Lukaschenko hatte bislang jeden Dialog mit Oppositionellen abgelehnt. Daher die Überraschung, dass er nun doch mit manchen von ihnen an einem Tisch saß. Von der Begegnung ist nur wenig bekannt geworden. Lukaschenko sagte an die Inhaftierten gewandt:
"Das Land lebt zurzeit nach der Parole: Gib uns Dialog! Ausgehend von den Vorwürfen Ihrer Anhänger habe ich darüber nachgedacht, was die radikalsten Vorschläge zu allen Fragen sind. Man darf sich nicht allein auf die Verfassung versteifen. Soweit ich es verstehe, ist die Hälfte hier Juristen, denen sonnenklar ist, dass man eine Verfassung nicht auf der Straße schreibt. Ich habe darauf einen weiteren Blick, versuche, nicht allein Ihre Anhänger zu überzeugen, sondern die gesamte Gesellschaft, dass man dieses Problem breiter in den Blick nehmen muss."

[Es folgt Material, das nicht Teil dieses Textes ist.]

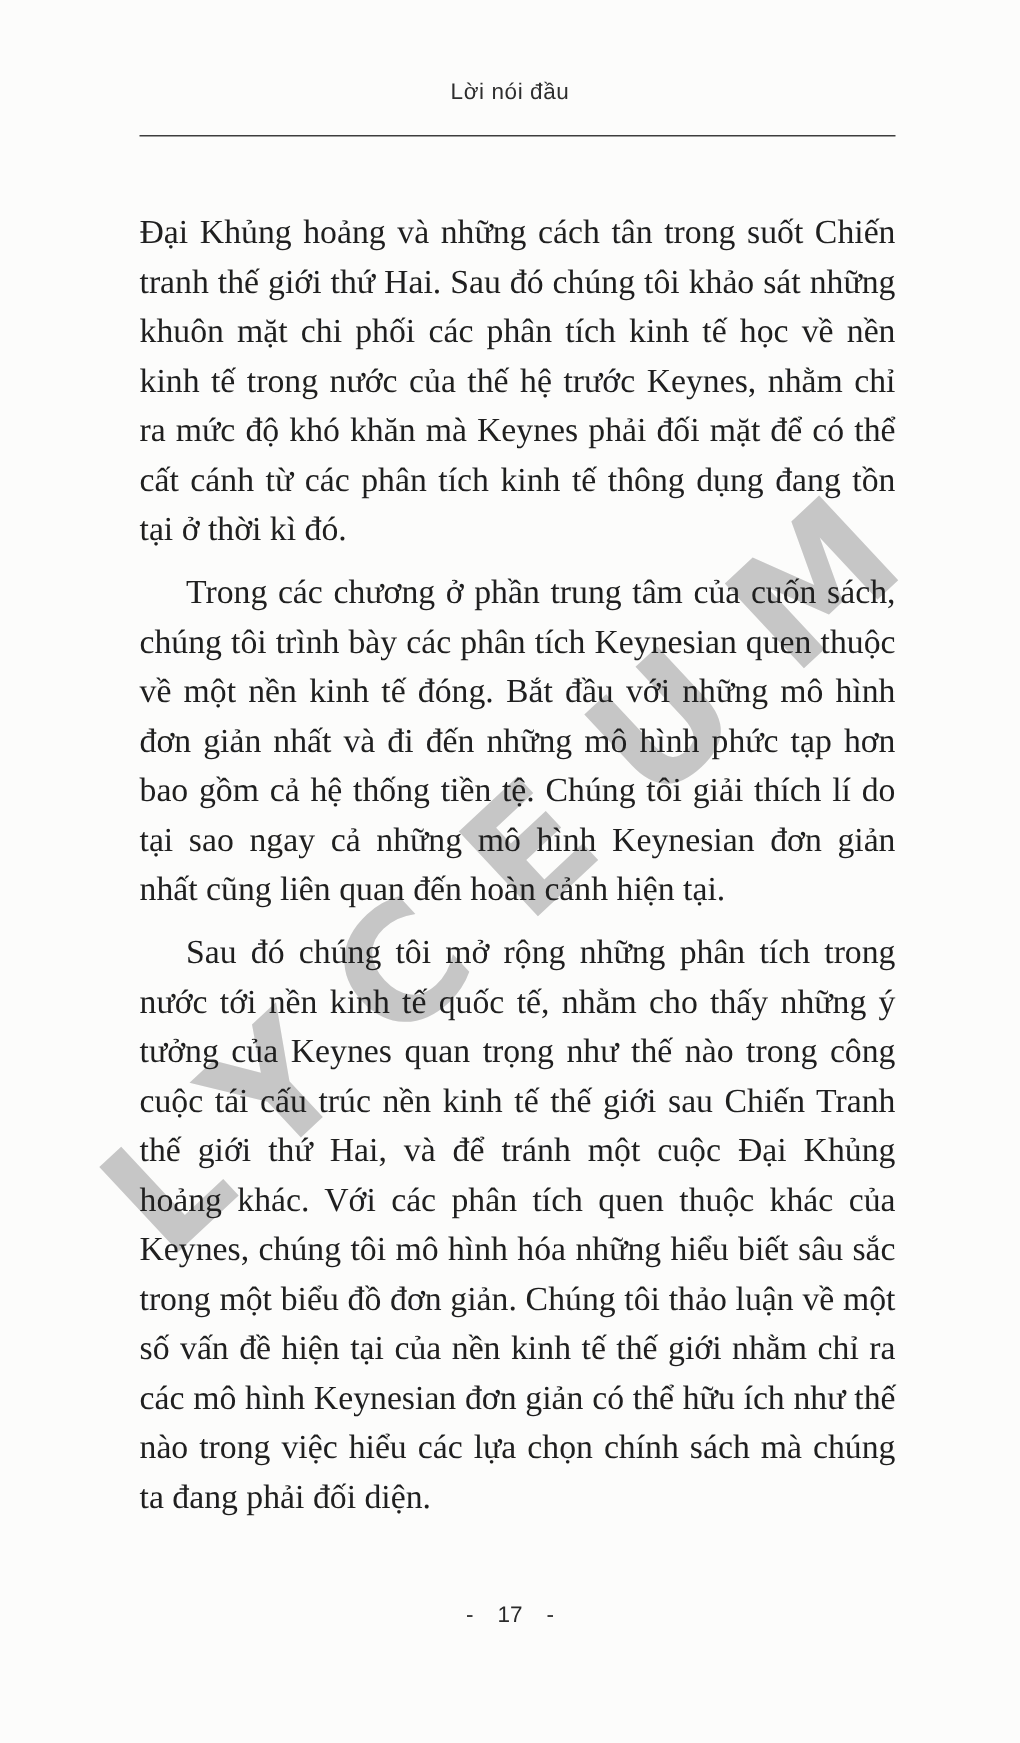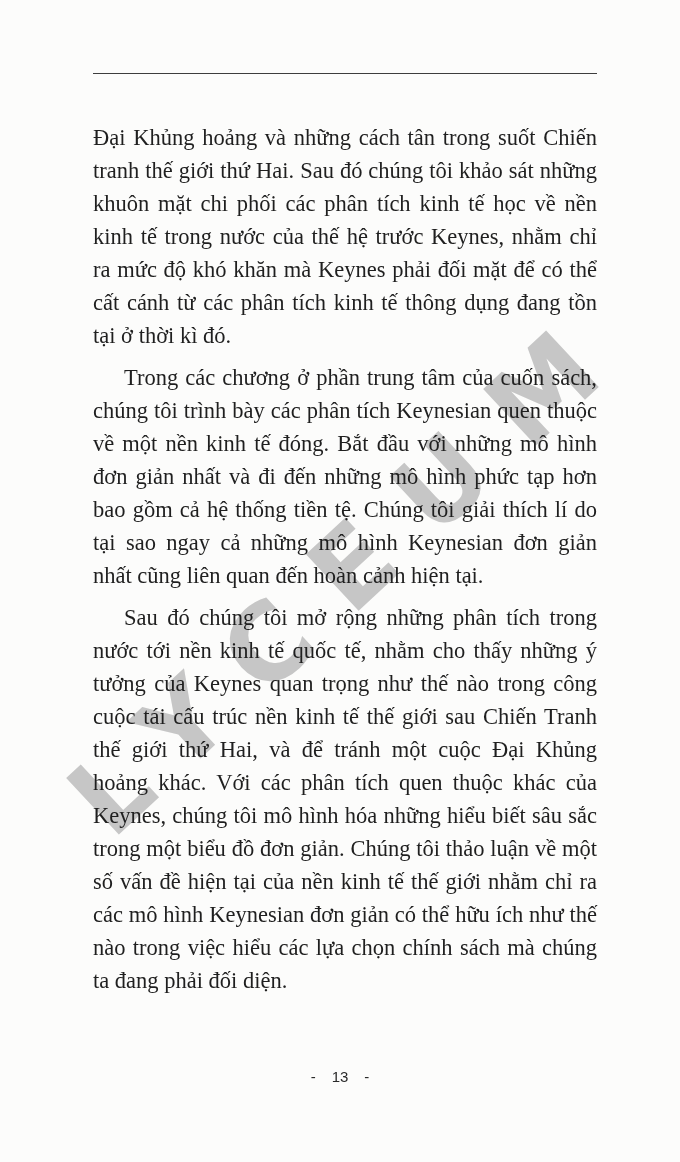--- a/index.html
+++ b/index.html
@@ -78,6 +78,7 @@
   <div class="watermark">LYCEUM</div>
 
   <div class="header">
+    <div class="running-head">Lời nói đầu</div>
     <hr class="head-rule">
   </div>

Erwiderungen, Meinungen der Inhaftierten sind nicht öffentlich geworden.
Nun fragt sich das Land, was der Besuch zu bedeuten hat. Darauf gibt es keine eindeutige Antwort. Etliche Beobachter legen es Lukaschenko als Zeichen einer politischen Schwäche aus, dass er sich nach mehr als zwei Monaten des Protests öffentlich mit Oppositionellen filmen ließ. Vielleicht ging es ihm auch darum, ein Zeichen der Deeskalation in der Hoffnung zu setzen, dass heute einige Demonstranten zu Hause bleiben.

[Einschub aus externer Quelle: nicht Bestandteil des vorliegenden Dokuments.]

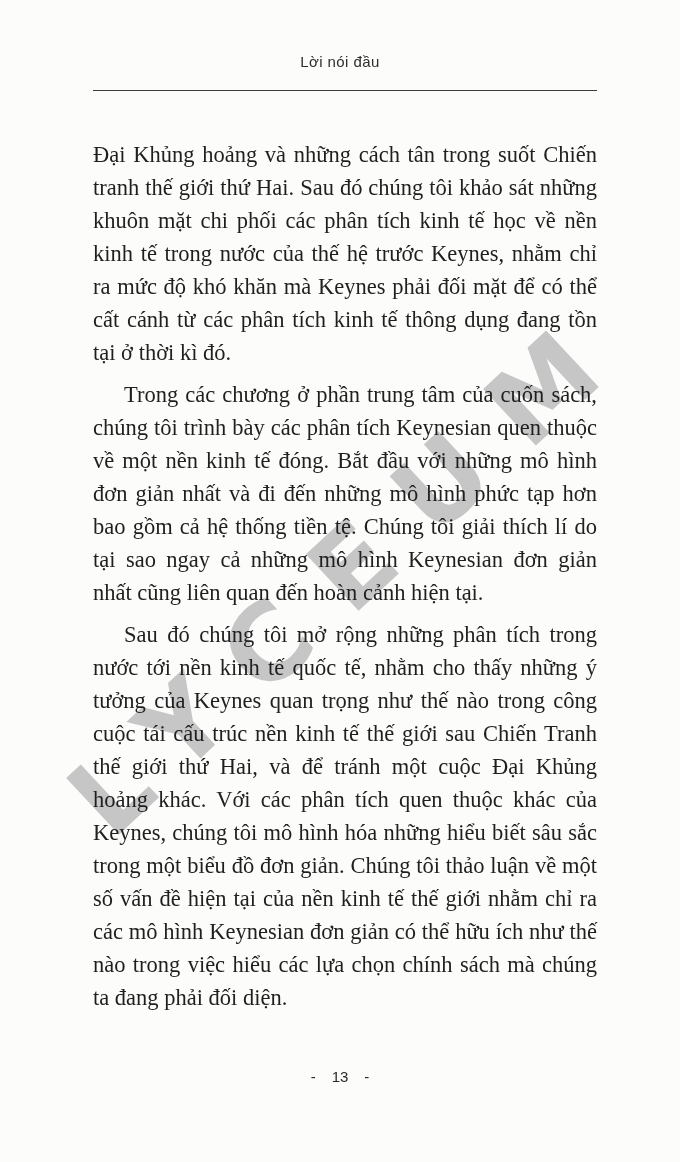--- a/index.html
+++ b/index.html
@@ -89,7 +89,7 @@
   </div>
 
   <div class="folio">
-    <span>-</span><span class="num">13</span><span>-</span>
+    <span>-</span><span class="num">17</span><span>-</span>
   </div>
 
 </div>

Erstes Telefonat mit inhaftiertem Ehemann

Auch wurde gestern Abend bekannt: Swetlana Tichanowskaja durfte nach vier Monaten zum ersten Mal mit ihrem inhaftierten Mann Sergej telefonieren. Unter welchen Umständen beide miteinander sprechen durften, ist nicht bekannt. Veröffentlicht wurde ein kurzes Fragment. Tichanowskaja wirkt angespannt, sie verwendet eine formalisierte Sprache:
"Wir tun unser Möglichstes, damit ihr bald rauskommen könnt. Ich weiß nicht, wie lange das dauern wird, aber wir hoffen: sehr bald. Wir machen alles Notwendige, um die Situation in der Republik zu verändern. Ich halte nur dank der Belarussen durch. Ich weiß, dass wir nicht zurückweichen können, das werden wir nie tun, solange ihr nicht alle befreit sein werdet, solange wir nicht Neuwahlen erreicht haben."
Tichanowskaja hatte in der vergangenen Woche einige Regierungschefs in europäischen Hauptstädten getroffen und lebt aus Sicherheitsgründen im Exil.